Data source vs resource difference in Terraform - Performance Comparison
We want to understand how the time to run Terraform changes when using data sources versus resources.
Specifically, how does Terraform's work grow as we add more data sources or resources?
Analyze the time complexity of this Terraform snippet.
data "aws_ami" "example" {
most_recent = true
filter {
name = "name"
values = ["amzn2-ami-hvm-*-x86_64-ebs"]
}
}
resource "aws_instance" "example" {
ami = data.aws_ami.example.id
instance_type = "t2.micro"
}
This code fetches an existing AMI using a data source and then creates an EC2 instance resource using that AMI.
Look at what Terraform does repeatedly when applying this configuration.

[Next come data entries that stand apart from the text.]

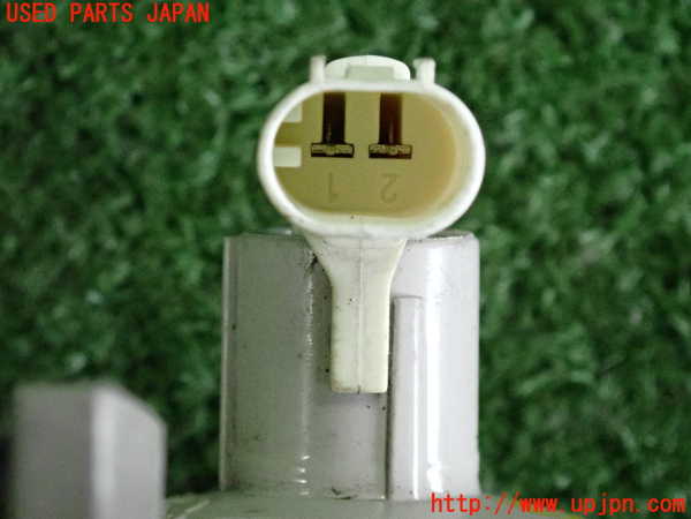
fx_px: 1996
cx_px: 346
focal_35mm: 100
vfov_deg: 14.8
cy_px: 260
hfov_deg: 19.6
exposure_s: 1/125
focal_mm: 18
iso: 3200
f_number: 4.9
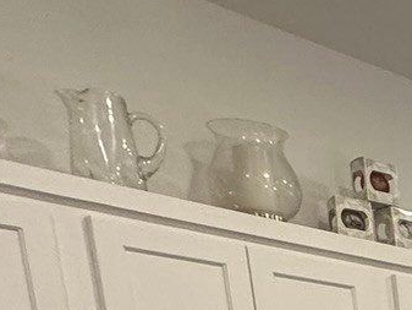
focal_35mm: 85
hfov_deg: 15.0
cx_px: 961
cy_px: 687
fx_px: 1012
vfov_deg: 13.7
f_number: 2.2
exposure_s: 1/120
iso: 250
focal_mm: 2.22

- Primary operation: API call to fetch AMI details (data source), and API call to create EC2 instance (resource).
- How many times: Each data source triggers one read API call per apply; each resource triggers one create API call per instance.
As you add more data sources and resources, the number of API calls grows.
| Input Size (n) | Approx. API Calls/Operations |
|---|---|
| 10 data sources + 10 resources | ~20 API calls (10 reads + 10 creates) |
| 100 data sources + 100 resources | ~200 API calls (100 reads + 100 creates) |
| 1000 data sources + 1000 resources | ~2000 API calls (1000 reads + 1000 creates) |
Pattern observation: The total API calls grow roughly linearly with the number of data sources and resources.
Time Complexity: O(n)
This means the time to apply grows in direct proportion to how many data sources and resources you have.
[X] Wrong: "Data sources are free and do not add to execution time."
[OK] Correct: Data sources make API calls to read existing info, so they add to the total work Terraform does.
Understanding how Terraform scales with data sources and resources helps you design efficient infrastructure code and shows you think about real-world costs.
"What if we replaced many data sources with a single resource that creates and manages all those items? How would the time complexity change?"